For more than a decade, the American left has made a priority of avoiding giving offense over a serious examination of radical Islam. It is quick to charge Islamophobia or to challenge those who do not adopt their values-neutral language, implying that frank discussion on the challenge of radical Islam will bring further attack. But the result has not been a lessening of violent jihad. Instead, otherwise thoughtful liberals now recoil from difficult discussions about the impetus underlying Islamic terror.

Be it President Barack Obama ’s refusal to use the phrase “radical Islam”—opting instead for “violent extremism”—or his denying that the self-proclaimed Islamic State is in fact “Islamic,” the impact is the same: Discussion and debate, and the soul-searching that comes with those important endeavors, are stymied.

By contrast, France’s leaders on the political left are adopting the opposite approach: They are rejecting the politically correct, value-neutral approach that failed to challenge Islamic radicalism until homegrown Islamism came back to strike France. Now they are confronting the substance and meaning of Islamic radicalism straight on.

After the Paris attacks, France’s Socialist leadership embraced the fight against Islamic terror as a matter essential to French national identity, defining it as a struggle for the principles of the Enlightenment and tolerance against reactionary fanaticism.

In formulating its response, the French left is reasserting two of its founding principles. The first was a product of the Enlightenment and the great 18th-century thinker, Voltaire: secularism. (In many ways, Charlie Hebdo itself is a vulgar heir to a rich French secular tradition of antireligious satire.) The second principle, civic unity, was articulated best by Voltaire’s philosophical opponent, Jean-Jacques Rousseau. He argued for republican unity, the notion that partial, private interests need to be subordinated to a universal but civic good.

Understanding these doctrines helps convey their value to the terror debate. Secularism first arose in fervent opposition to France’s established religion, the Catholic Church, which was aligned with the ancien régime. The left’s effort to separate religion from public life succeeded in 1905 when France undertook major legal reform, permitting freedom of private worship but denying the church state funding. Public education was also made fully secular.

Today, France’s strict separation between religion and the state, laïcité, forbids state-sanctioned religious expression. This fierce protection of public life from religion—which includes a law banning the hijab, the Islamic head scarf for women—is foreign to most Americans who view the state as promoting freedom of religion, not freedom from religion.

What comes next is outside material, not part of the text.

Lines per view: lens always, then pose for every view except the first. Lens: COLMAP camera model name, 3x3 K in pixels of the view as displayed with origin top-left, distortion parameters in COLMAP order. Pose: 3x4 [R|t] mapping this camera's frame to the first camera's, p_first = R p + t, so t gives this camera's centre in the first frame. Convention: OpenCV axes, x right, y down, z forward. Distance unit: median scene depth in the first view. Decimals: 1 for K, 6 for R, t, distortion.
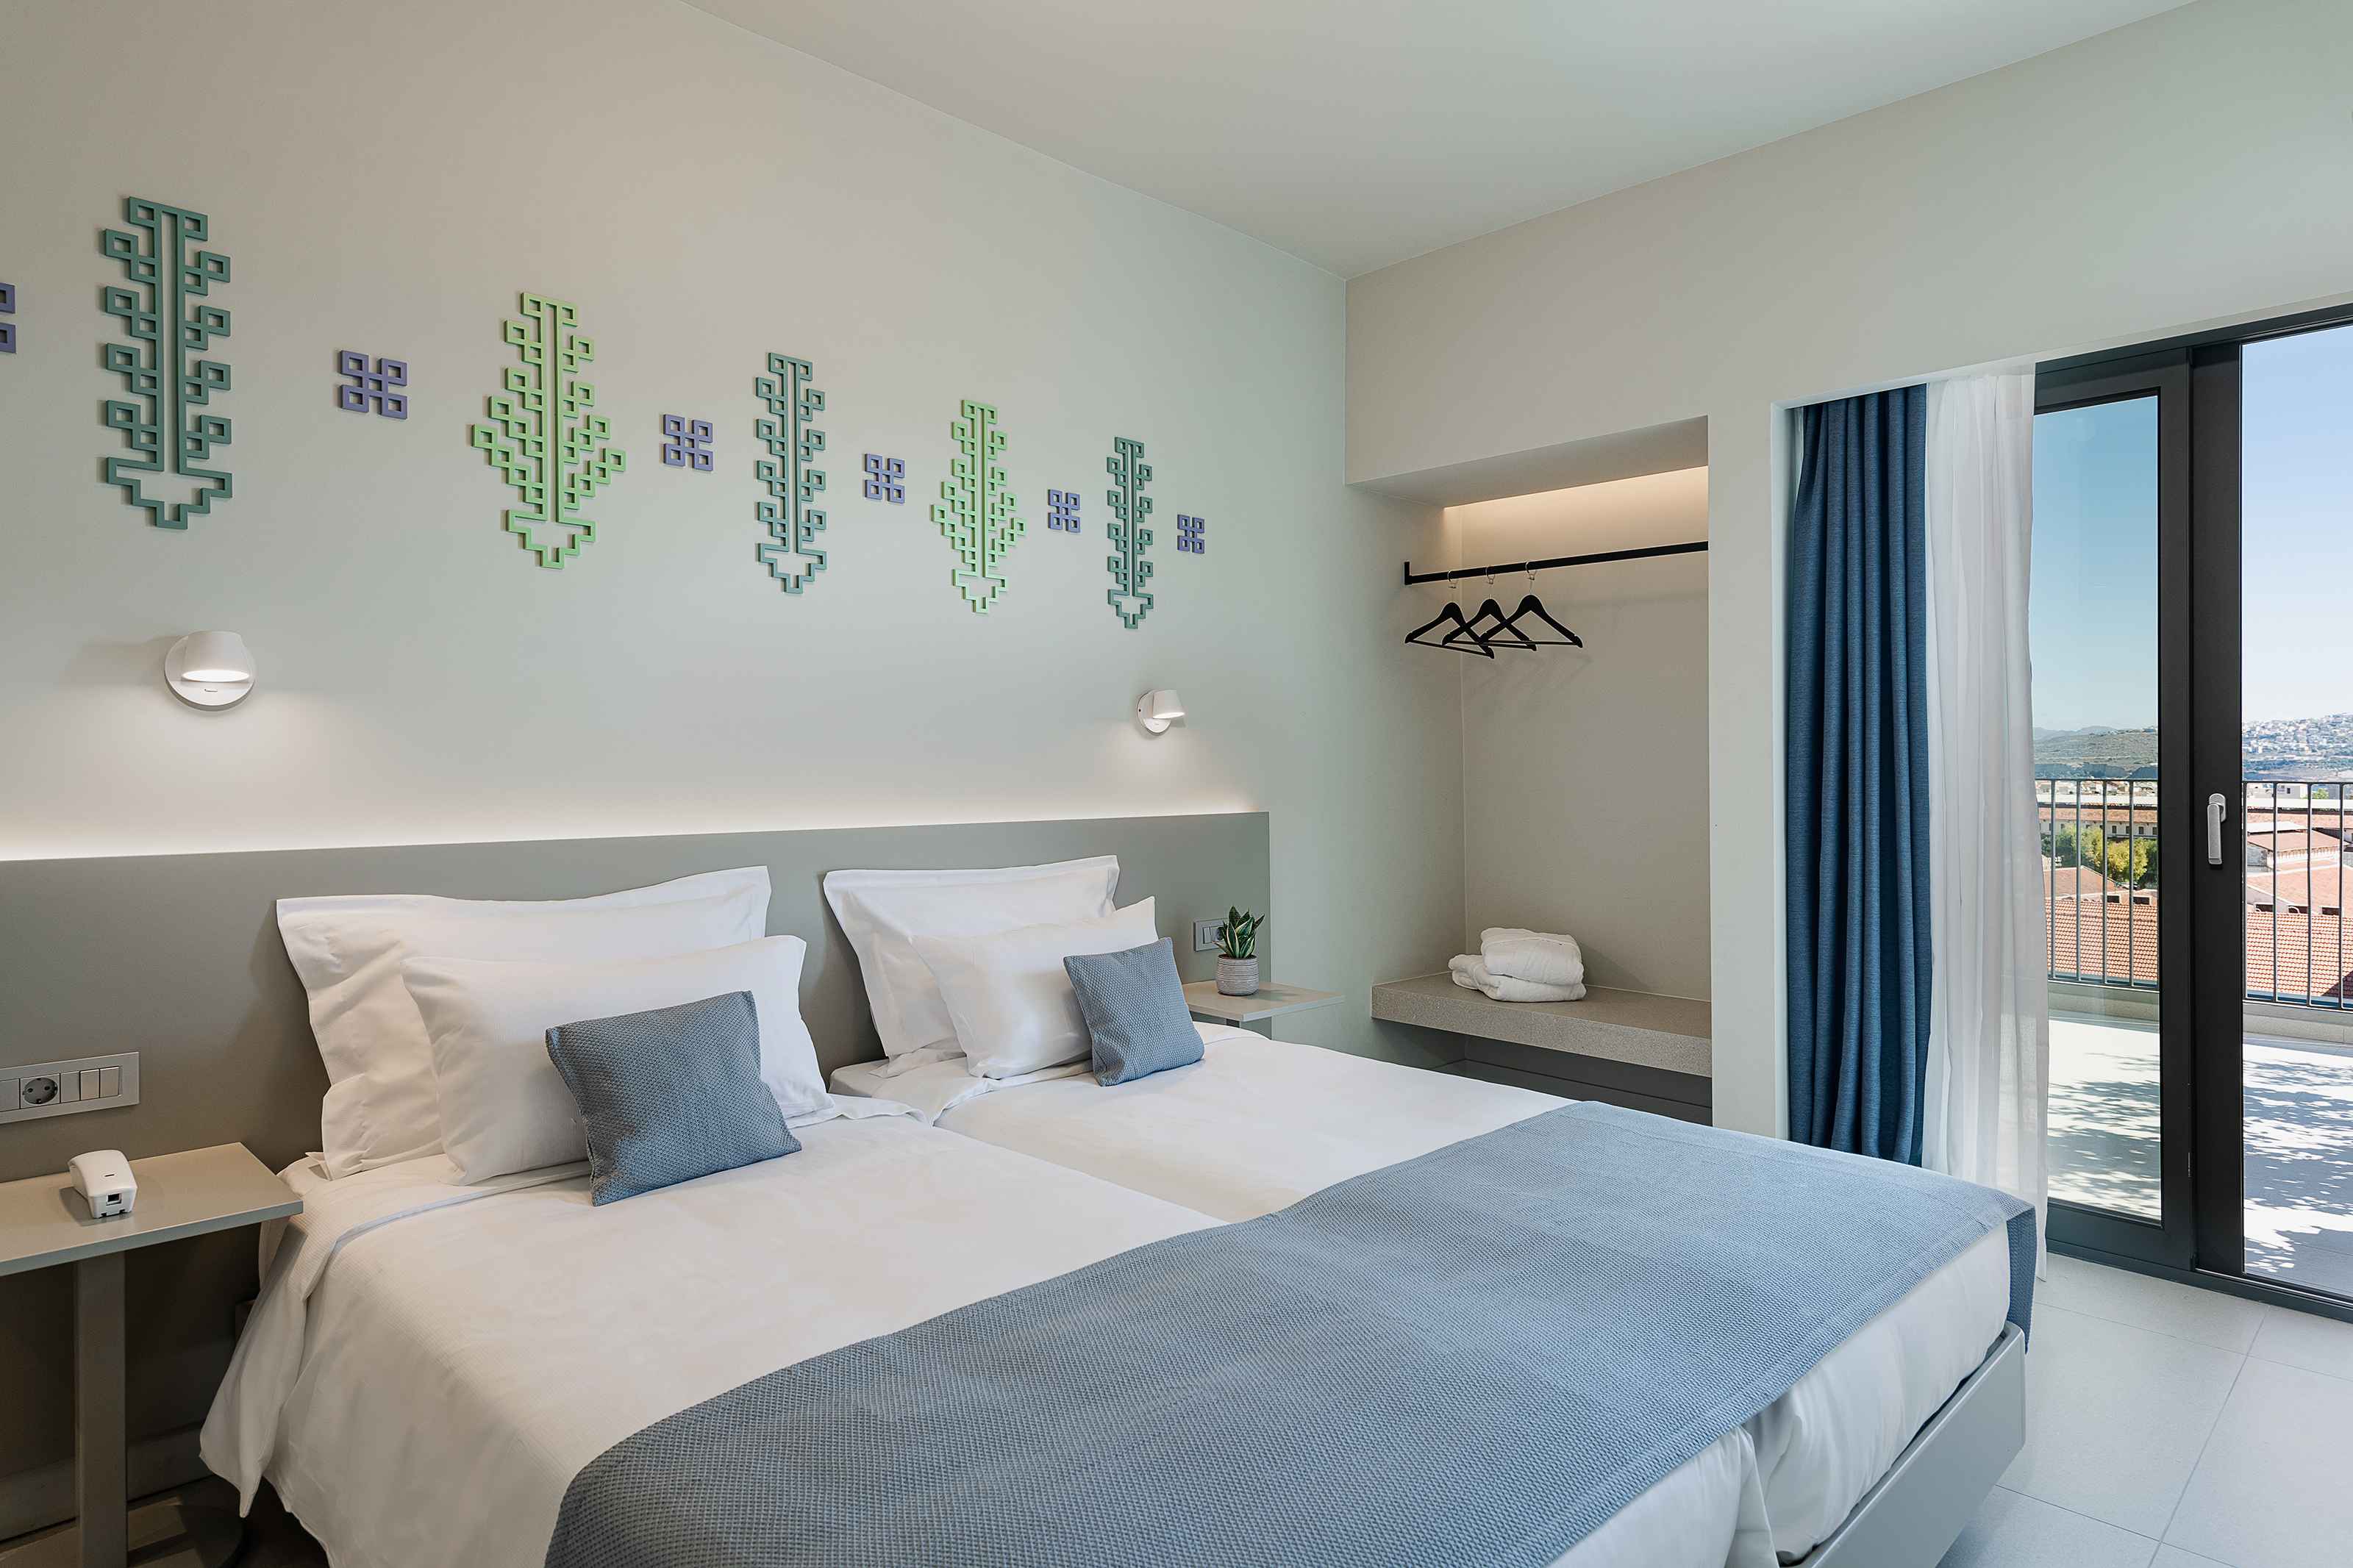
lens RADIAL K [[1168.4, 0, 1230.5], [0, 1168.4, 797.8], [0, 0, 1]] dist [0.009278, -0.004456]
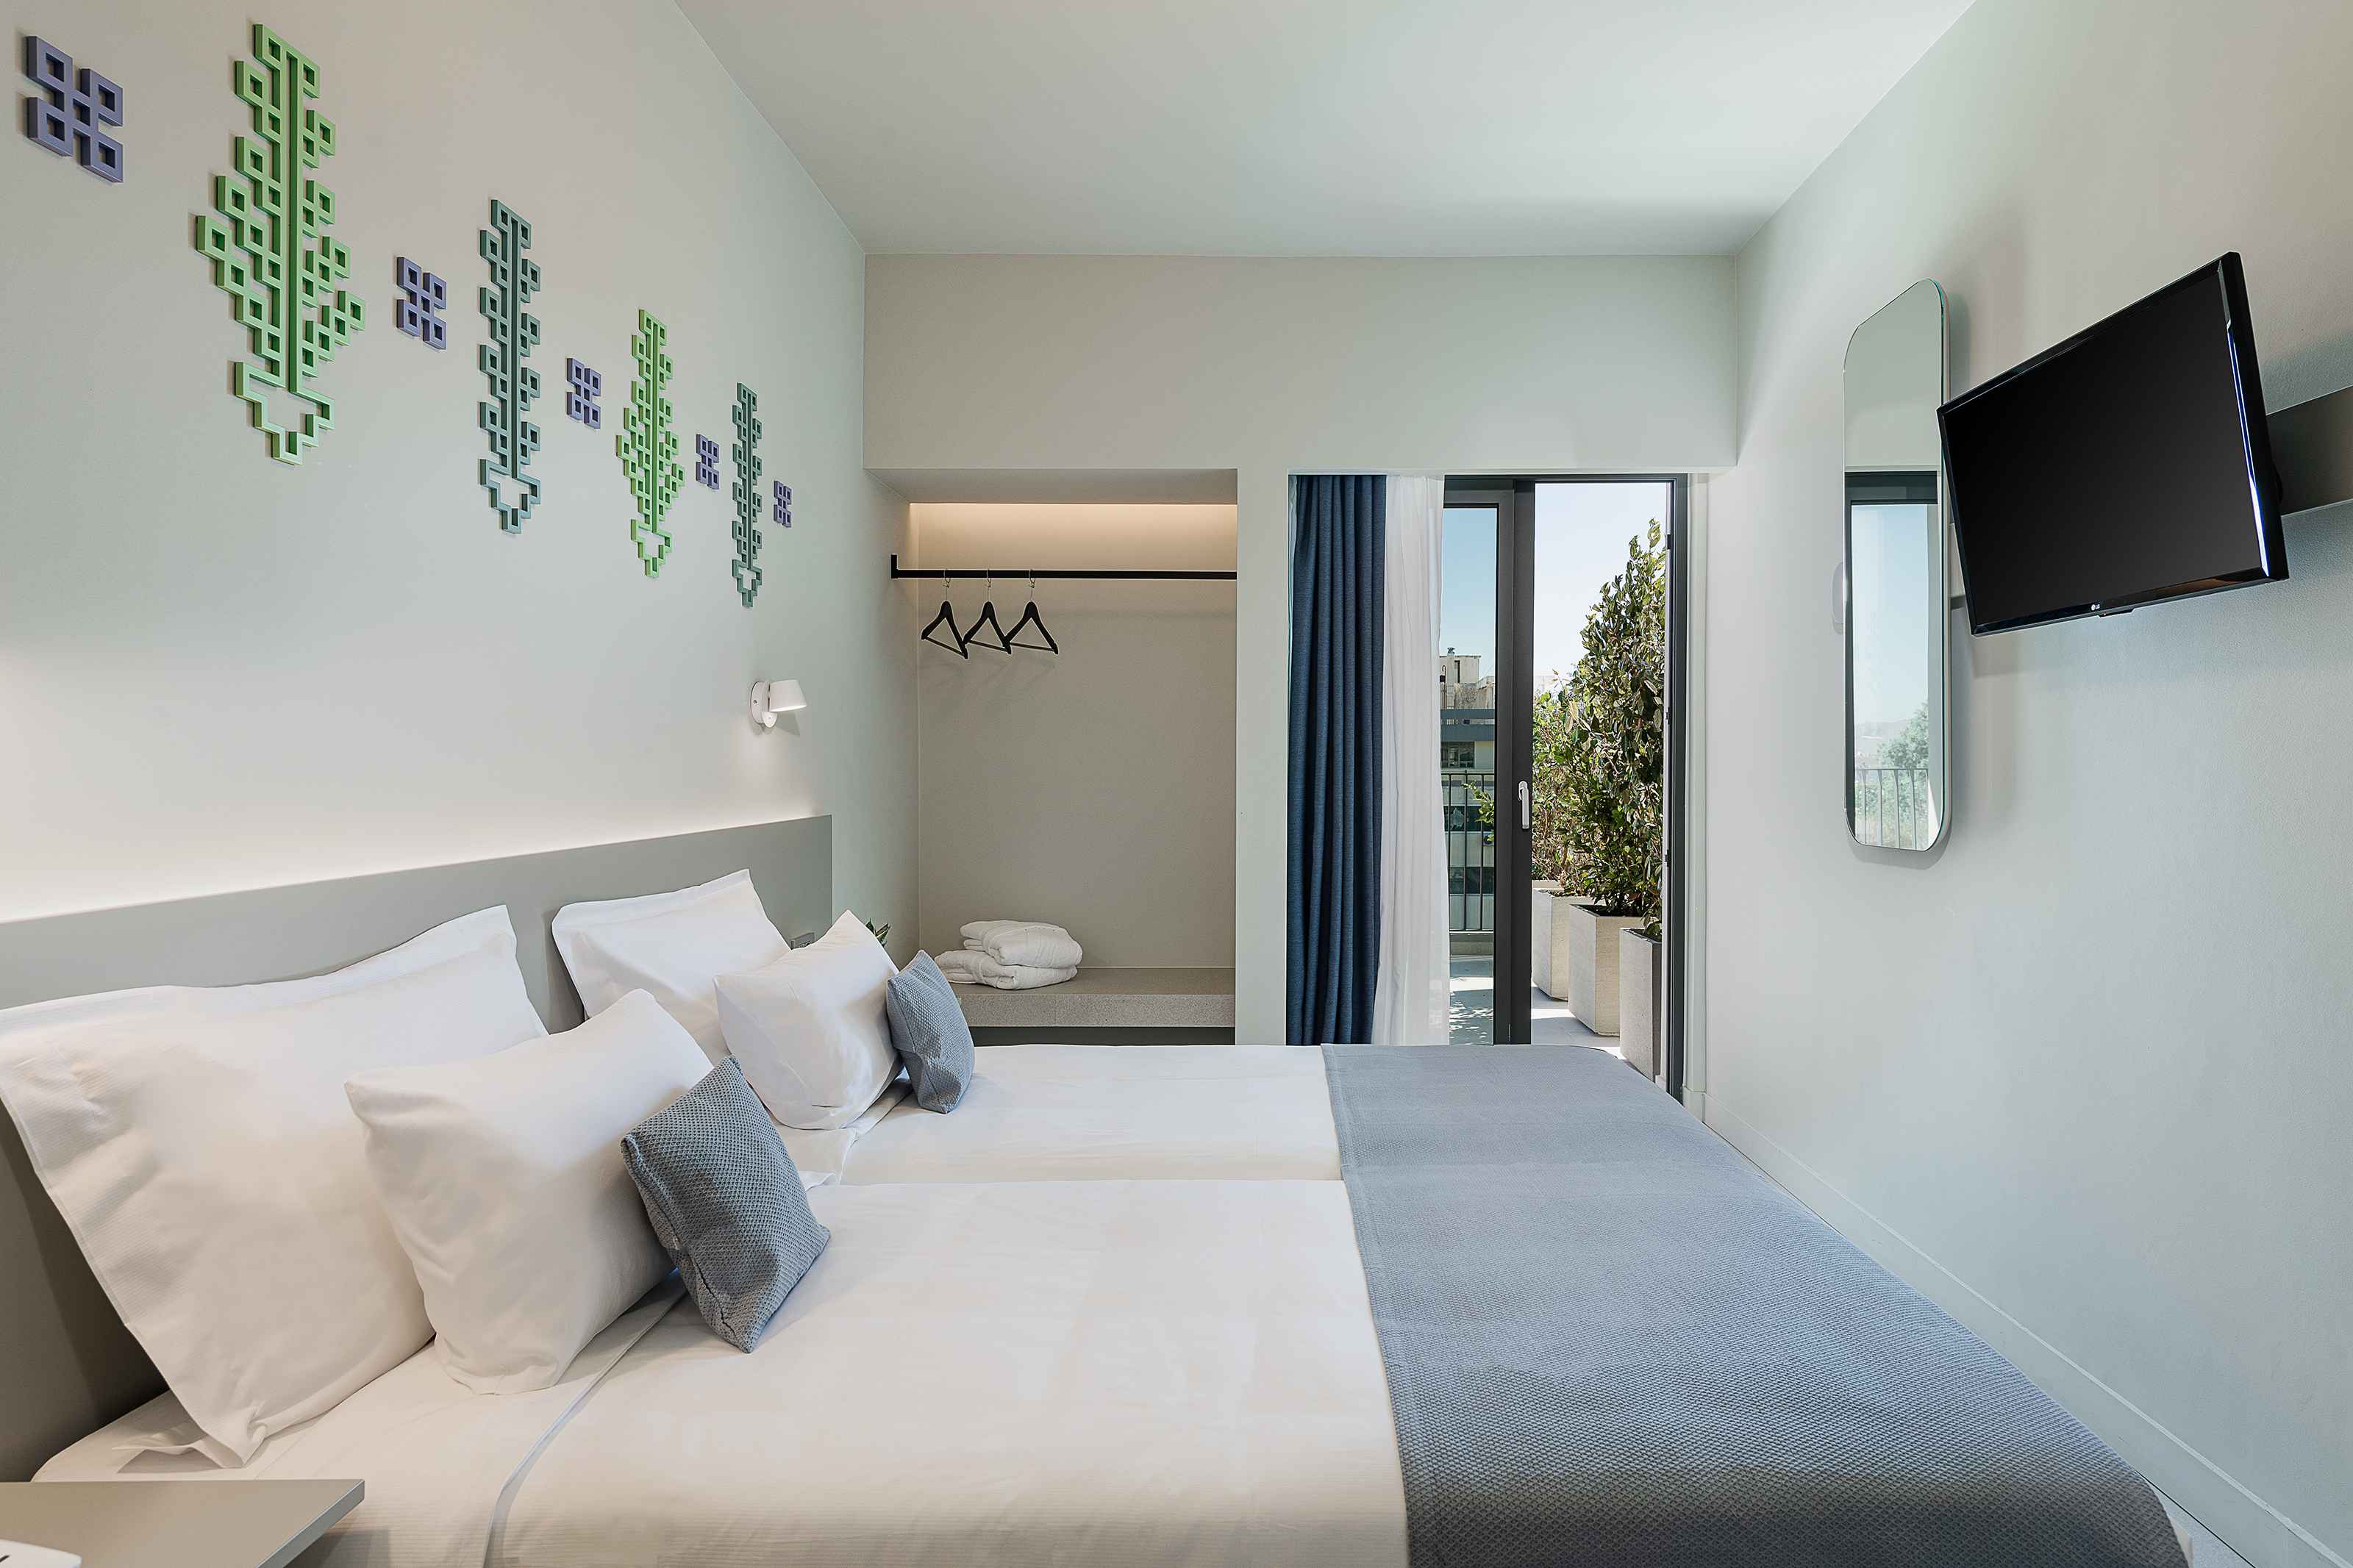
lens RADIAL K [[1168.4, 0, 1230.5], [0, 1168.4, 797.8], [0, 0, 1]] dist [0.009278, -0.004456]
pose [[0.759891, -0.020783, 0.649719, -0.534720], [0.018474, 0.999776, 0.010375, -0.007428], [-0.649788, 0.004119, 0.760104, 0.150960]]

The challenge for the French left is to apply the same principles it has imposed on Christian clergy a century ago to its large Muslim community, without falling prey to prejudice or ignoring the real economic and social discrimination that still hinder the integration of Muslims. Interestingly, Prime Minister Valls, now the most popular politician on the left, was long isolated in his party for upholding these secular principles.

The second principle, republican unity, is essential to the foundation in 1870 of France’s Third Republic—its hallmarks are civic assimilation, secularism and patriotism. It is around these principles that Mr. Valls has rallied France. Unlike many in the American left, Mr. Valls speaks forthrightly about France fighting a “war with terrorism, jihadism, and radical Islam,” while rejecting the charge of Islamophobia and other efforts to “silence critics of Islam.”

Jonathan Chait recently argued in New York magazine that the American left is often willing to use identity politics to suppress freedom of expression. Emphasizing a fear of giving offense should offend Muslims most of all, as it suggests that their religion renders them incapable of serious debate.

To place political correctness above the defense of liberal values is to cede our societies and their Muslim members to extremist ideas. We can be civil without being squeamish. We might look back at French leadership, focused on the ideological character of radical Islam and unapologetic in its adherence to liberal principles, as a turning point in our shared struggle.